Are there any precautions?

It is in your power to prevent cyberbullying of your child. And what is important as well, you may prevent your kids from becoming an online bully himself/herself. Explanations of necessity to respect other people while communicating online must be provided along with the first acquaintances of your kid with social media and the Internet under your supervision. You must teach your children that insulting other people online is unacceptable. Develop the responsible Internet use in children so that they will respect other people, not respond to offensive messages, and not stand by while someone else is being harassed. Such lessons will prevent your child from improving his or her self-esteem by harassing other peers. At the same time, the kid will be immune from first attempts to offend him or her as knowing exactly what to do is the first step to prevent the issue from happening.

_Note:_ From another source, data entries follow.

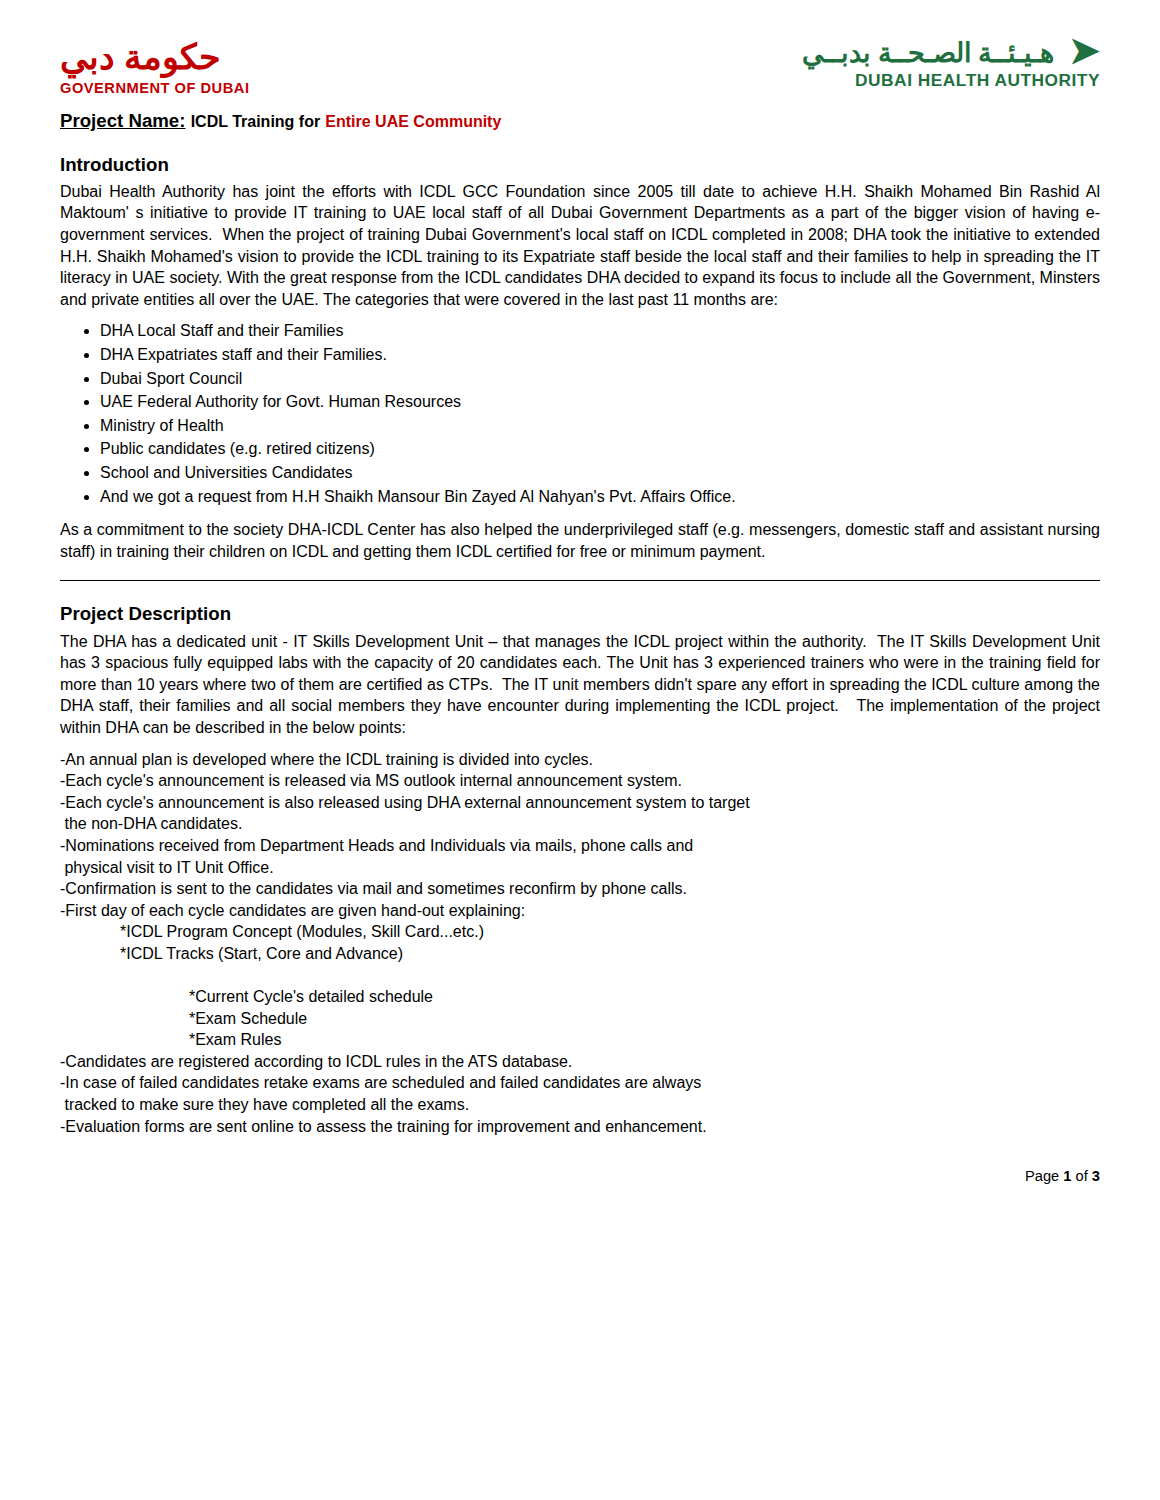حكومة دبي
GOVERNMENT OF DUBAI
هـيـئــة الصـحــة بدبــي ➤
DUBAI HEALTH AUTHORITY
Project Name: ICDL Training for Entire UAE Community
Introduction
Dubai Health Authority has joint the efforts with ICDL GCC Foundation since 2005 till date to achieve H.H. Shaikh Mohamed Bin Rashid Al Maktoum' s initiative to provide IT training to UAE local staff of all Dubai Government Departments as a part of the bigger vision of having e-government services. When the project of training Dubai Government's local staff on ICDL completed in 2008; DHA took the initiative to extended H.H. Shaikh Mohamed's vision to provide the ICDL training to its Expatriate staff beside the local staff and their families to help in spreading the IT literacy in UAE society. With the great response from the ICDL candidates DHA decided to expand its focus to include all the Government, Minsters and private entities all over the UAE. The categories that were covered in the last past 11 months are:
DHA Local Staff and their Families
DHA Expatriates staff and their Families.
Dubai Sport Council
UAE Federal Authority for Govt. Human Resources
Ministry of Health
Public candidates (e.g. retired citizens)
School and Universities Candidates
And we got a request from H.H Shaikh Mansour Bin Zayed Al Nahyan's Pvt. Affairs Office.
As a commitment to the society DHA-ICDL Center has also helped the underprivileged staff (e.g. messengers, domestic staff and assistant nursing staff) in training their children on ICDL and getting them ICDL certified for free or minimum payment.
Project Description
The DHA has a dedicated unit - IT Skills Development Unit – that manages the ICDL project within the authority. The IT Skills Development Unit has 3 spacious fully equipped labs with the capacity of 20 candidates each. The Unit has 3 experienced trainers who were in the training field for more than 10 years where two of them are certified as CTPs. The IT unit members didn't spare any effort in spreading the ICDL culture among the DHA staff, their families and all social members they have encounter during implementing the ICDL project. The implementation of the project within DHA can be described in the below points:
-An annual plan is developed where the ICDL training is divided into cycles.
-Each cycle's announcement is released via MS outlook internal announcement system.
-Each cycle's announcement is also released using DHA external announcement system to target
the non-DHA candidates.
-Nominations received from Department Heads and Individuals via mails, phone calls and
physical visit to IT Unit Office.
-Confirmation is sent to the candidates via mail and sometimes reconfirm by phone calls.
-First day of each cycle candidates are given hand-out explaining:
*ICDL Program Concept (Modules, Skill Card...etc.)
*ICDL Tracks (Start, Core and Advance)
*Current Cycle's detailed schedule
*Exam Schedule
*Exam Rules
-Candidates are registered according to ICDL rules in the ATS database.
-In case of failed candidates retake exams are scheduled and failed candidates are always
tracked to make sure they have completed all the exams.
-Evaluation forms are sent online to assess the training for improvement and enhancement.
Page 1 of 3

Moreover, you need to get your child acquainted with the basics of online safety which are especially helpful to prevent cyberbullying from unknown personalities or severe physical harm:

  • Do not share passwords and make sure these keys to the online world are strong and safe. Even close friends should not know this information.
  • Always sign out of all online accounts as it will prevent possible intrusion.
  • Avoid posting personal pictures, tagging locations, and posting updates about intended travels as it may lead to terrible things such as theft or even kidnapping.
  • Do not reveal sensitive personal information online, especially personal phone number and home address, to prevent identity theft.
  • Never agree to meet someone from “online” friends without approval from the parents’ side.
  • Avoid reacting to threats sent via emails, texts, or messages.
  • Do not open suspicious messages and emails as they may contain harmful viruses.
  • Always consult with parents in case any online conversation appears to have harmful intentions.
  • Keep remembering that people may “wear a mask” while communicating online and may not always tell the truth.

All things considered, you need to take your child seriously if you want to prevent cyberbullying and multiple negative consequences of this issue. This phenomenon of contemporary online social life requires both parents and children to be prepared to respond properly to the threats. The only working strategy is to cooperate and be responsible as the exclusion from the online world is not a solution.